The Florida-Israel Business Accelerator, based in Tampa, hosted its first Connection to Innovation event of 2021 on Thursday and, like other events in the series since the start of the pandemic, it was held virtually via Zoom. However, that allowed attendees to hear directly from Lena Rogovin, an expert in the growing field of digital health and life sciences who’s based in Israel.

Rogovin, along with retired U.S. Navy Rear Admiral Paul Sohl, the CEO of the Florida High Tech Corridor Council, was a featured speaker at the event. She is an analyst with Start-up Nation Central, an Israeli nonprofit that accumulates knowledge and generates in-depth insights about Israel’s innovation sector, and shares these with clients and partners.

With more startups, per capita, than any other country, Israel is widely known as the Startup Nation, and digital health and life sciences has been a huge part of the transformation of its economy. According to Rogovin, as of 2020, Israel’s digital health sector included 675 companies, 180 investors and four industry-specific business incubators. The country has been collecting and digitizing health care data about its population of nine million people for 25 years, she said.

“Israel is a global digital health hub, despite its small size,” Rogovin said. “But about 15, 20 years ago, digital health was just another name for medical IT, so it was basically about all the nonclinical processes which help to streamline clinical workflow and digitalize existing clinical workflow.”

That all changed, Rogovin said, about 10 years ago with the advent of wearable health and fitness trackers. She called that the “second stage” of the digital health sector’s development, and now the country is entering a third stage in which it’s learning how to translate digital health data for purposes such as early prediction of diseases.
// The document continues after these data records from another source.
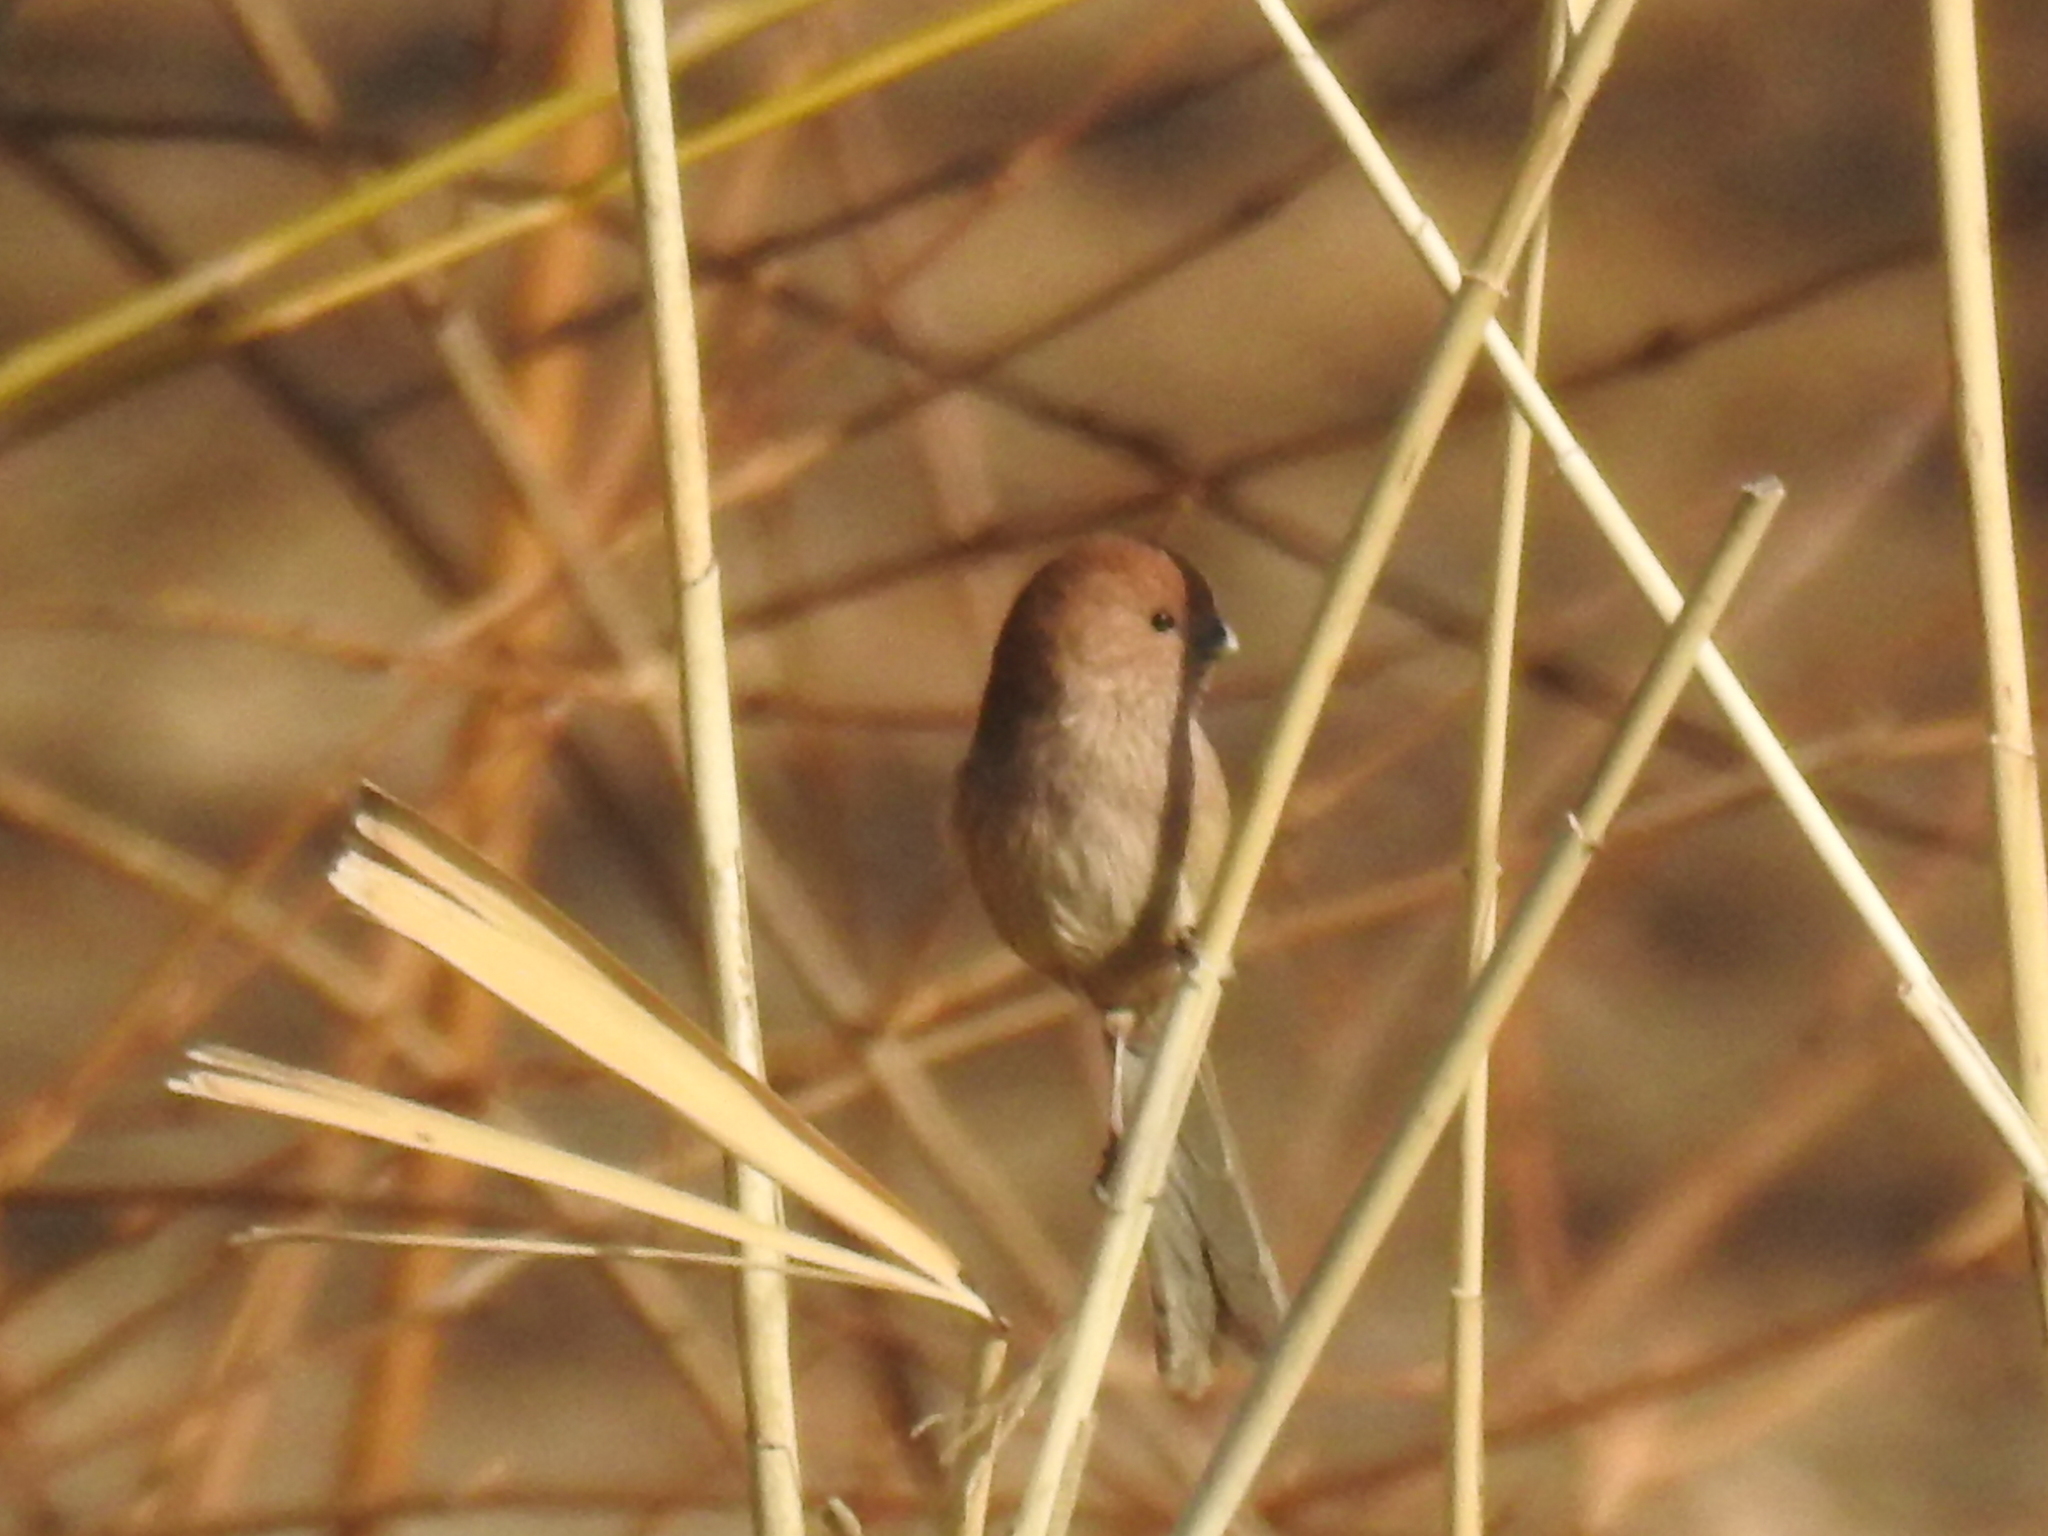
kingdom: Animalia
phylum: Chordata
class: Aves
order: Passeriformes
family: Sylviidae
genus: Sinosuthora
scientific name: Sinosuthora webbiana
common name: Vinous-throated parrotbill
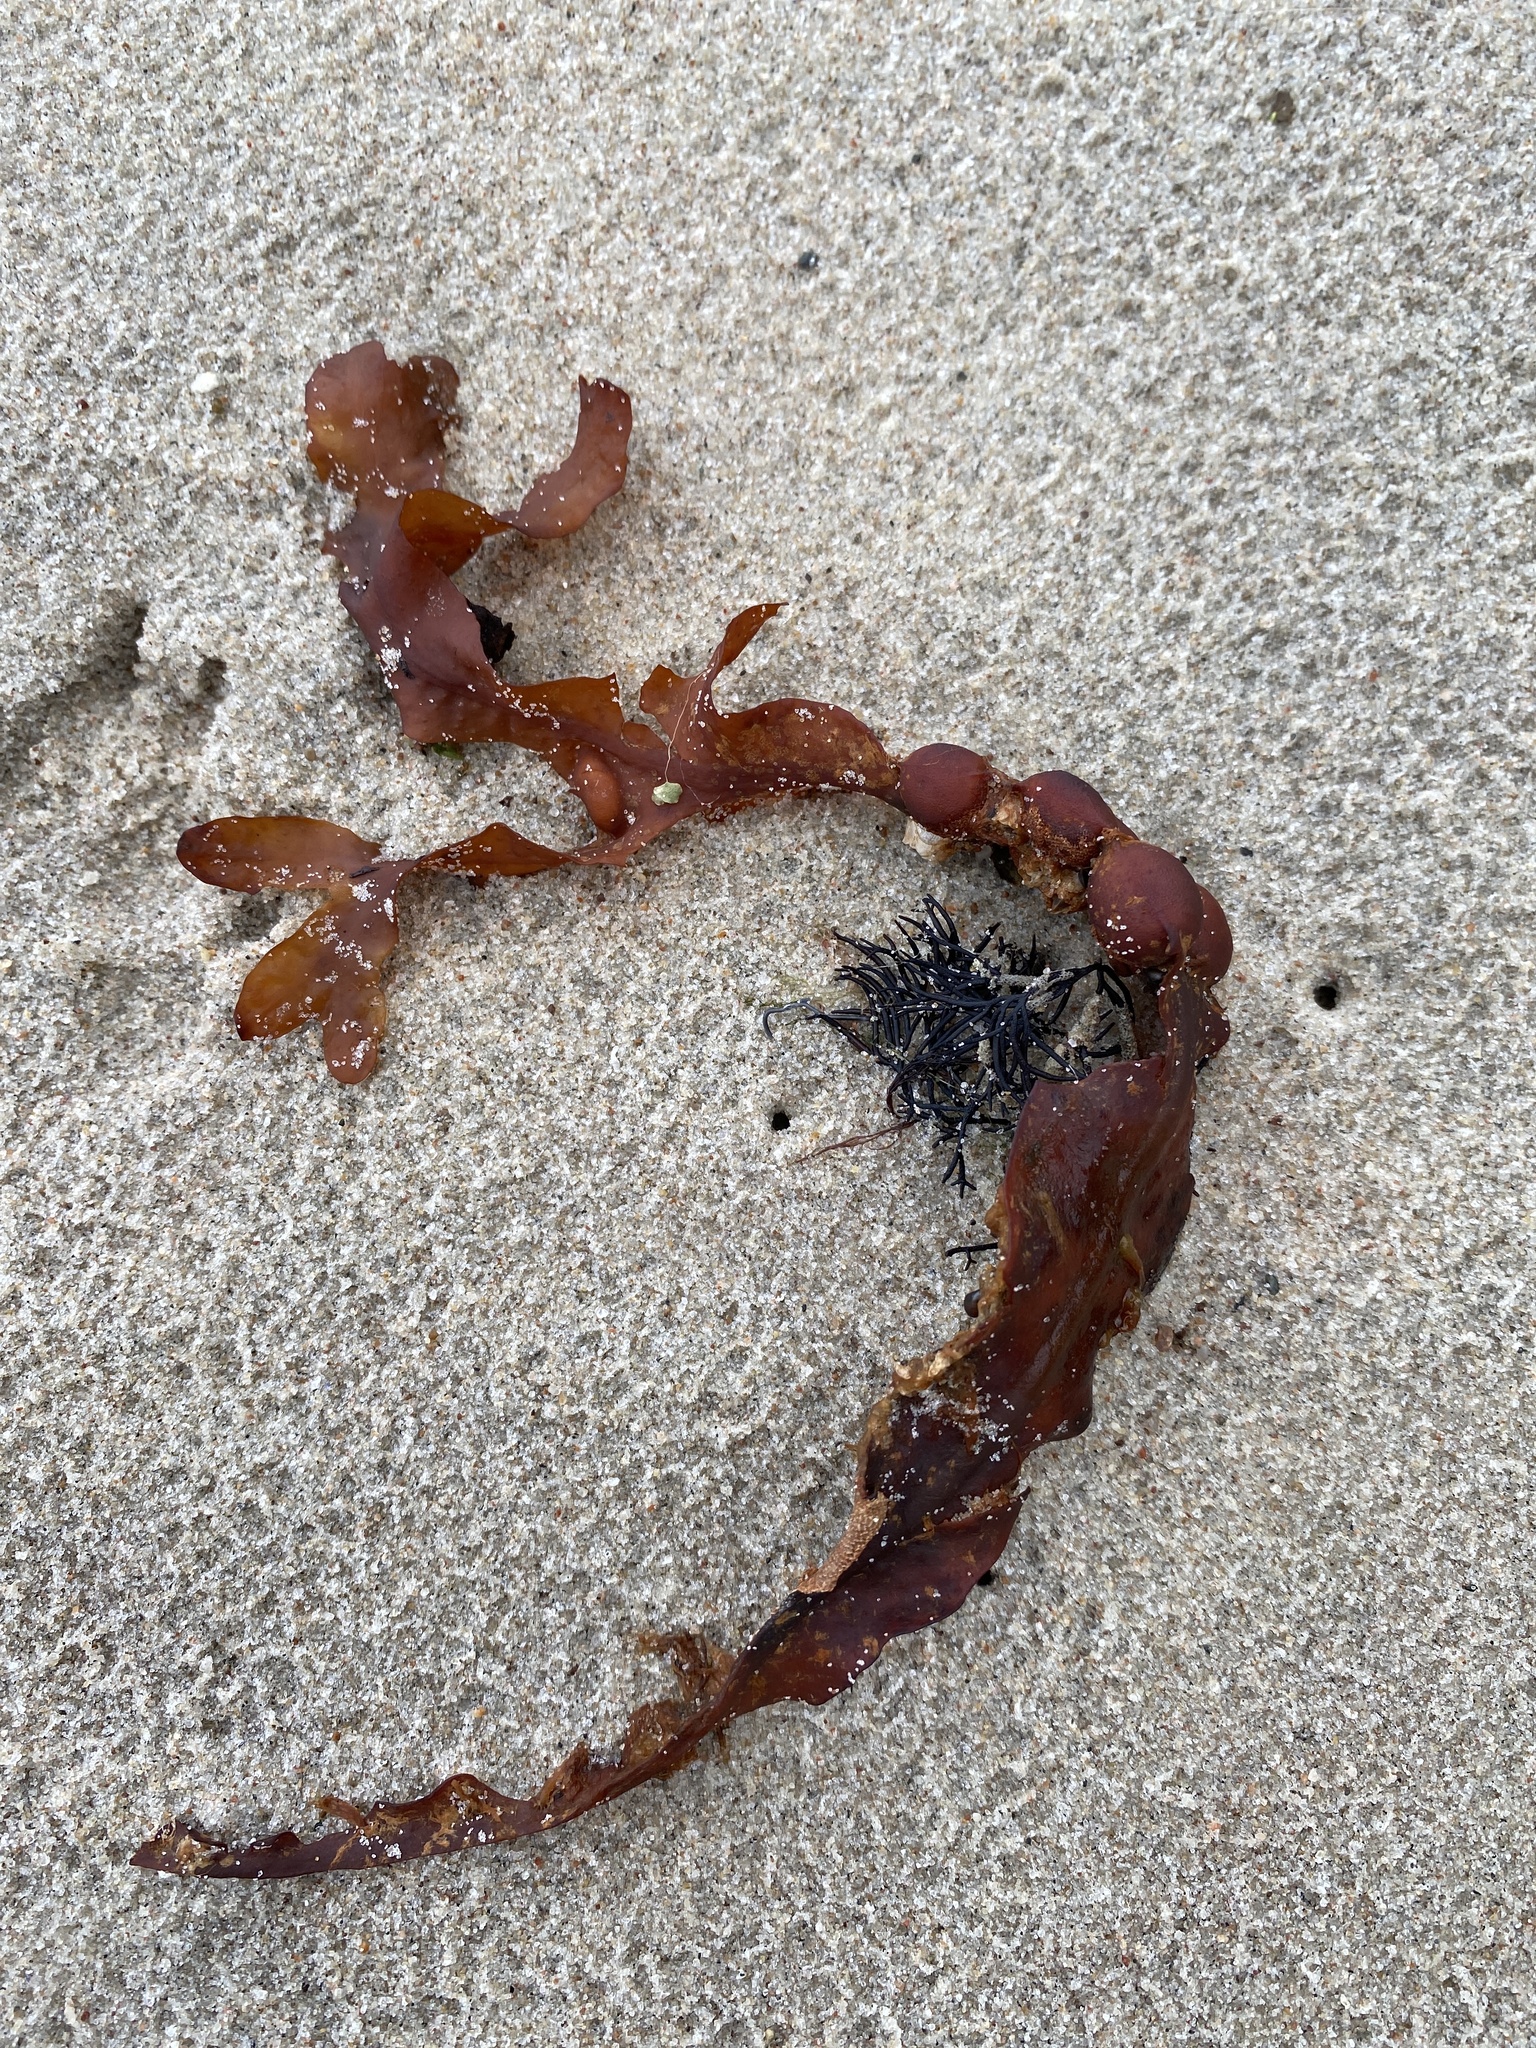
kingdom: Chromista
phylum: Ochrophyta
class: Phaeophyceae
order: Fucales
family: Fucaceae
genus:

“This is the most exciting part … treating disease or specific medical conditions,” she said.

Of the 675 startups working in the field of digital health, about 25 percent specialize in decision support, meaning they help doctors “make more accurate, personalized and data-driven decisions,” according to Start-Up Nation Central’s website. This particular subsector attracted about $700 million in investment capital between 2015 and 2020, Rogovin stated in her presentation. The second- and third-largest subsectors are diagnostics and remote monitoring.

“What’s important is that it’s a connected ecosystem,” Rogovin said, “including multinationals, investors focusing on the sector and the government, which is not just a regulator, but also a full participant in this industry development.”

Rogovin said she looks at the inflow of investment dollars as a measure of the strength of Israel’s digital health and life sciences industry — and what she sees is encouraging, to say the least.

“What is amazing is that in 2021, we’ve already seen almost $500 million invested in Israeli digital health,” she said, “and this is compared to $800 million for the entirety of 2020.”

That could bode well for the Tampa Bay region because of the presence of FIBA, which works to help Israeli startups get a foothold in the U.S. market. Several members of FIBA’s accelerator program have opened offices in the area and hired locally. Florida-based investors have taken note, funding companies like StemRad, which makes material that protects the body from radiation, to the tune of $7 million.

“Global players recognize Israel as a digital health hub,” Rogovin said. “Probably the most interesting development of 2020 is that all of a sudden, after several years of basically nothing happening, a lot of big pharma companies came to Israel to start digital health innovations.”

For example, she said, drugmaker AstraZeneca, which has produced a Covid-19 vaccine, recently partnered with venture capital firm JVP to establish a business accelerator in Israel.

“Medical data is the new goal,” Rogovin said, “and they have to capitalize on it to improve health care.”

FIBA’s next Connection to Innovation event will be in June. Rakefet Bachur-Phillips, the organization’s co-executive director, said the program for that event will also touch on digital health, with a presentation about how FIBA companies are working with Tampa General Hospital.